DA : « Vitalisation des quartiers de gare », démarche initiée par le préfet de la région Île-de-France, poursuit un objectif relativement simple : le Grand Paris Express n’a pas été précédé d’un document de planification dédié. Or, nous devons tirer le maximum de bénéfices collectifs de l’avènement de ce réseau de réseaux. Il faut aboutir, par capillarité, à diffuser, le plus loin possible, les bienfaits de son arrivée sur le territoire le plus vaste possible.
Alors qu’un nombre croissant de personnes vont au moins partiellement télétravailler, la question des rabattements vers les gares en mode doux prend une acuité particulière, pour rendre attractif le plus large territoire. « Vitalisation des quartiers de gare » est un des outils qui pourraient permettre de le faire, en attirant l’attention sur la mobilité la plus fine : donner la possibilité à l’usager de marcher.

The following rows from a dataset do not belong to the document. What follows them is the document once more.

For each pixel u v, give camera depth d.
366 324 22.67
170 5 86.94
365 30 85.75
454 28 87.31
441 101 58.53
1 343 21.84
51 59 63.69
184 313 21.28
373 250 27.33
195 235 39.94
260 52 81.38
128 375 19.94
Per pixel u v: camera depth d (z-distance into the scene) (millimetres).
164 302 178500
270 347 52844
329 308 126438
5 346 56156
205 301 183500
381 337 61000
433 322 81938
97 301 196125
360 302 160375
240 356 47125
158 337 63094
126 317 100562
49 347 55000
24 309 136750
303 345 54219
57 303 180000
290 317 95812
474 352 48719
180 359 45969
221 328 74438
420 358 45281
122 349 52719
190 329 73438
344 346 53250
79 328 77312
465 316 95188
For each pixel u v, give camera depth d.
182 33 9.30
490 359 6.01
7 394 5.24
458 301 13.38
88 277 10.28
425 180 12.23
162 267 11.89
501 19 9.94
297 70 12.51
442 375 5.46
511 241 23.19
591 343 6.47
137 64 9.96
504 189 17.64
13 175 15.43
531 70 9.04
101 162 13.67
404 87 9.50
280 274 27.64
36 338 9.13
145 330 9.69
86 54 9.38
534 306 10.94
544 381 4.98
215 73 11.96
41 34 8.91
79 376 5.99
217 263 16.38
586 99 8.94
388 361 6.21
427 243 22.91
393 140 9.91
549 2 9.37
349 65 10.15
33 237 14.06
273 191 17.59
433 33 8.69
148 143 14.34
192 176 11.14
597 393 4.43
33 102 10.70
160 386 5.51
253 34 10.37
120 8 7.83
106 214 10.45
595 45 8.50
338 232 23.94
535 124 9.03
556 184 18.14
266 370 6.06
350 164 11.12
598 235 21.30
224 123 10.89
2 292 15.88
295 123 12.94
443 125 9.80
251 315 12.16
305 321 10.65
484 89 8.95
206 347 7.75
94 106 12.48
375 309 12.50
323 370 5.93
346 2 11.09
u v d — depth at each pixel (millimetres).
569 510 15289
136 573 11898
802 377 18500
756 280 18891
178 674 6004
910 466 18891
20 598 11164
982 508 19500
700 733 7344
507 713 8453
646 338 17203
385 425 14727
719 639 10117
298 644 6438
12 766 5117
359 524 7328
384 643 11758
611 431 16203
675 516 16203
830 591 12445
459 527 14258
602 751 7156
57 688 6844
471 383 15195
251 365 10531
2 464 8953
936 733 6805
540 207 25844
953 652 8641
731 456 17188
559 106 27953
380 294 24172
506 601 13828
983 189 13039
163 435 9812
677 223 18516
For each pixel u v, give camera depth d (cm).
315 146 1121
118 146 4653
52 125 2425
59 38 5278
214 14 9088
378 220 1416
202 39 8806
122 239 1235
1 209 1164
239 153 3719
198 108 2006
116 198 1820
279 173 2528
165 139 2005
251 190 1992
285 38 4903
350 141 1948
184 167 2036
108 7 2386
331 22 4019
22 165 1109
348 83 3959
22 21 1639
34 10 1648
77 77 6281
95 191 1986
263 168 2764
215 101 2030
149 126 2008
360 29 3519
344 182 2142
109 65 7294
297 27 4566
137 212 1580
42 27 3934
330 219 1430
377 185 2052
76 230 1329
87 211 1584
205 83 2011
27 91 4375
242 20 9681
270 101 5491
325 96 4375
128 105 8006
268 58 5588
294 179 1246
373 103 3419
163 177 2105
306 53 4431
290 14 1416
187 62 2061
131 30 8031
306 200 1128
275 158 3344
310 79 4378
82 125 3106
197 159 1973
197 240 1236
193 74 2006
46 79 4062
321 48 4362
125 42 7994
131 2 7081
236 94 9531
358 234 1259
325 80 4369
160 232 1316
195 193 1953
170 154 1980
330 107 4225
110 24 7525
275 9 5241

Demain, 95 % des personnes seront à moins de 2 kilomètres à bicyclette d’un mode de transport lourd. Au GPE, il faut ajouter les tramways, les extensions de métro, les bus à haute qualité de service ou les voies de bus sur les autoroutes. La révolution des transports, en train de s’installer en Île-de-France, est colossale.
FA : La mise en service du GPE en 2025 signera réellement la naissance du Grand Paris. Demain, on vivra à la parisienne en petite couronne. Quant à la grande couronne, une étude récente de l’Institut Paris Region a montré que 22 % de ses habitants seront à moins de 30 minutes d’une gare du GPE et auront accès en moins de 30 minutes au tiers des emplois de toute l’Île-de-France. C’est dire si la portée de cette infrastructure circulaire va dépasser les limites de la MGP.
DA : Il semble important d’avoir une vision généreuse de ce qui est en train de se passer et d’installer de nouvelles échelles de valeur différentes de celles qui trop souvent de fait ne concernent qu’un tout petit nombre de personnes. Si l’on dit que la promotion immobilière ou les acteurs de l’immobilier sont malheureux dans le Grand Paris, je ne vois pas pourquoi ils tiennent à y rester aussi présents. Aujourd’hui, on construit en moyenne 7 millions de mètres carrés au sein de la Métropole du Grand Paris. C’est sans doute le marché français le plus attractif. À des prix de vente, quel que soit l’endroit où l’on se situe, qui permettent de couvrir les frais. Un marché, somme toute jusqu’à présent assez confortable, est en train de se modifier. La question à se poser, dans le contexte actuel, est la suivante : lorsque l’on agit, que l’on aménage ou construit, qu’apporte-t-on à ce qui est déjà là ? Mais aussi : quelle est ma valeur ajoutée au-delà de mon bilan d’opération ? Qui va payer la transformation des quartiers d’affaires qui ne fonctionnent plus et qui ont largement enrichi ceux qui les ont bâtis ? C’est la collectivité, et donc chacun d’entre nous.